Was in meiner Kindheit immer wieder belastend war, das war die Traumatisierung meiner Familie durch die Flucht und den Heimatverlust. Die Trauer darüber habe ich als Kind schon sehr deutlich gespürt, aber es war für mich ja irgendwie abstrakt, weil ich keinen Bezug zu Oberschlesien hatte.

Vorhin hat sich mal kurz die Sonne blicken lassen, nun ist der Himmel wieder grau. Schnee weit und breit nicht in Sicht.

Wünsche euch allen einen schönen Nachmittag.

LG
Roxanna

Mareike
Mareike
Mitglied

RE: Einfach so!
geschrieben von Mareike
als Antwort auf BerndHeinrich vom 28.12.2021, 12:51:50

Am halben Schwein habe ich auch vage Erinnerungen ...

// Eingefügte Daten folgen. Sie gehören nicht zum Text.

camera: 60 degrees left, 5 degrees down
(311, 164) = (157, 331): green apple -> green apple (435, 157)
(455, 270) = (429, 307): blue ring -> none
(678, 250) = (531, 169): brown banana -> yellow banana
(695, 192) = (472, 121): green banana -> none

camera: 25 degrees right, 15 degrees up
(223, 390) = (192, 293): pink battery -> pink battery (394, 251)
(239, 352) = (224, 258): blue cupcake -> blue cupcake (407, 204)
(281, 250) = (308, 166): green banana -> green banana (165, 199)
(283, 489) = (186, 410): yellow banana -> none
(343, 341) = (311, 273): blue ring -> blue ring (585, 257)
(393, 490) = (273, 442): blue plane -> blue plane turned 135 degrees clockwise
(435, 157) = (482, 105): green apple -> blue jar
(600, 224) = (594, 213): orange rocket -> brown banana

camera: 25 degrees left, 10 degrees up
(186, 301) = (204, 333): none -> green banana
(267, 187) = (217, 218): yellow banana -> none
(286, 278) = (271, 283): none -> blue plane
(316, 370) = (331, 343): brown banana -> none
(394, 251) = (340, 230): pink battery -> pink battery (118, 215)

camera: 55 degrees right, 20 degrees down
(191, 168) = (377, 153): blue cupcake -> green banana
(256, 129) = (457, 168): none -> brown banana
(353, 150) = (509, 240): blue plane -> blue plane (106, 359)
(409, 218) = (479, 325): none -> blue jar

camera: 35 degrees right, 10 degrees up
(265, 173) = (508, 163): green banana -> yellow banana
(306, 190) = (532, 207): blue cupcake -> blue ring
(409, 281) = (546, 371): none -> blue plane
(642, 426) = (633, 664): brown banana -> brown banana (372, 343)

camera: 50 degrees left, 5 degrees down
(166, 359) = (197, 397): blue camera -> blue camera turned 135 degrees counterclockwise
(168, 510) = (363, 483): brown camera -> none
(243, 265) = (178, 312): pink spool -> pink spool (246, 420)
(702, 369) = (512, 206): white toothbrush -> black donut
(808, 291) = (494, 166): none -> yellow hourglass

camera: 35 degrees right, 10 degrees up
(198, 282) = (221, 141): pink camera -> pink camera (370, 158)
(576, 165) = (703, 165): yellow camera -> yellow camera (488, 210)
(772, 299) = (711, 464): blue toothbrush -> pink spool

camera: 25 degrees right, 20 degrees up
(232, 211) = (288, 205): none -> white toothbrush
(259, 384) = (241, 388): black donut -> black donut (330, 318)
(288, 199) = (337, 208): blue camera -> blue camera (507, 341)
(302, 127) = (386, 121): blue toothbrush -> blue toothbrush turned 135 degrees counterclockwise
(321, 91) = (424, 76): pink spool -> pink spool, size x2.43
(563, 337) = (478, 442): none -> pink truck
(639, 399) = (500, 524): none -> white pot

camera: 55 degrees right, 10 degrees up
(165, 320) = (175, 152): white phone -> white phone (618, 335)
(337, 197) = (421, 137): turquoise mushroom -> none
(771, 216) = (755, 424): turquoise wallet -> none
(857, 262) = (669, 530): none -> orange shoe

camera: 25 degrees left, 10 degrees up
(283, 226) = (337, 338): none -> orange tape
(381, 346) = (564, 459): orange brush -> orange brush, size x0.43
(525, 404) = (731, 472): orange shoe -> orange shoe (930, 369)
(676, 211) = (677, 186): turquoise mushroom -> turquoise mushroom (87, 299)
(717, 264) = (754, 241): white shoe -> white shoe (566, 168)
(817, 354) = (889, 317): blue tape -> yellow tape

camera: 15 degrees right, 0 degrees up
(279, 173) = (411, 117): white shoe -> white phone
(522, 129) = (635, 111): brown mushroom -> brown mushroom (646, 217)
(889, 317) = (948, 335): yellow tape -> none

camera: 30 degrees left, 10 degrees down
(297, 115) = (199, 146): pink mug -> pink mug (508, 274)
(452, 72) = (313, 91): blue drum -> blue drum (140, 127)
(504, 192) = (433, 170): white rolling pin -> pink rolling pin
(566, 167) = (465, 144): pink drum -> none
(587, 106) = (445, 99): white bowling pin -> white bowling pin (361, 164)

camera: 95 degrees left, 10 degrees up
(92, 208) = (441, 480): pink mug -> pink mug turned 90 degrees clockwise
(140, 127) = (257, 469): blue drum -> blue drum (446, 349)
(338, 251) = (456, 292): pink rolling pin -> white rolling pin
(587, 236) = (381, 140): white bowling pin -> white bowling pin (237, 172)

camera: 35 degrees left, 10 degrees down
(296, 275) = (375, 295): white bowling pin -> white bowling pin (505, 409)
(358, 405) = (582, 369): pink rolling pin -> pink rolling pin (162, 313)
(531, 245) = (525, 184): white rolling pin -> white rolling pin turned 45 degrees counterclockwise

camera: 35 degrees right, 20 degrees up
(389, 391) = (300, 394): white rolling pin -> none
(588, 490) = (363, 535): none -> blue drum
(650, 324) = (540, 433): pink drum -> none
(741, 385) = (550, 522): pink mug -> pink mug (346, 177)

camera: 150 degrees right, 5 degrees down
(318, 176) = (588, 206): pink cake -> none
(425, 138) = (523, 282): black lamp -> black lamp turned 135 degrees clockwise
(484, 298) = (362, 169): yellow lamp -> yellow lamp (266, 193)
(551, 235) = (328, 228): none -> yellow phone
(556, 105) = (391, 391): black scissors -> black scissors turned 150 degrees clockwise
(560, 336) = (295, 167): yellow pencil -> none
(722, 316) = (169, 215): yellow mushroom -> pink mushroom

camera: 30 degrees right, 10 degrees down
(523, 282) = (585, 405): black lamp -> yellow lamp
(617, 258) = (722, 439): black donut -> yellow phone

schönere Erinnerungen habe ich an den Küken, die (auch in der Küche) unter einer Wärmelampe ausgebrütet wurden.
Die Freude später über die ersten "pulle-eitjes" - Ei von einem jungen Huhn.
Mareike

Roxanna
Roxanna
Mitglied

RE: Einfach so!
geschrieben von Roxanna

Was das Getier in der Wanne angeht, kann ich auch noch etwas nachliefern. In Schlesien wird an Hl. Abend traditionell Karpfen gegessen. Diese Tradition wurde natürlich auch im Schwobaländle beibehalten. Der Karpfen wird 2 bis 3 Tage vorher lebend erstanden und schwamm dann bis Hl. Abend in der Wanne. Das hat mich als Kind schon sehr fasziniert. Mein Vater hatte die Aufgabe, na das führe ich mal nicht weiter aus 😁.

Wannen wurden eben früher für viele Zwecke verwendet. Das ist doch eigentlich vorbildlich gewesen.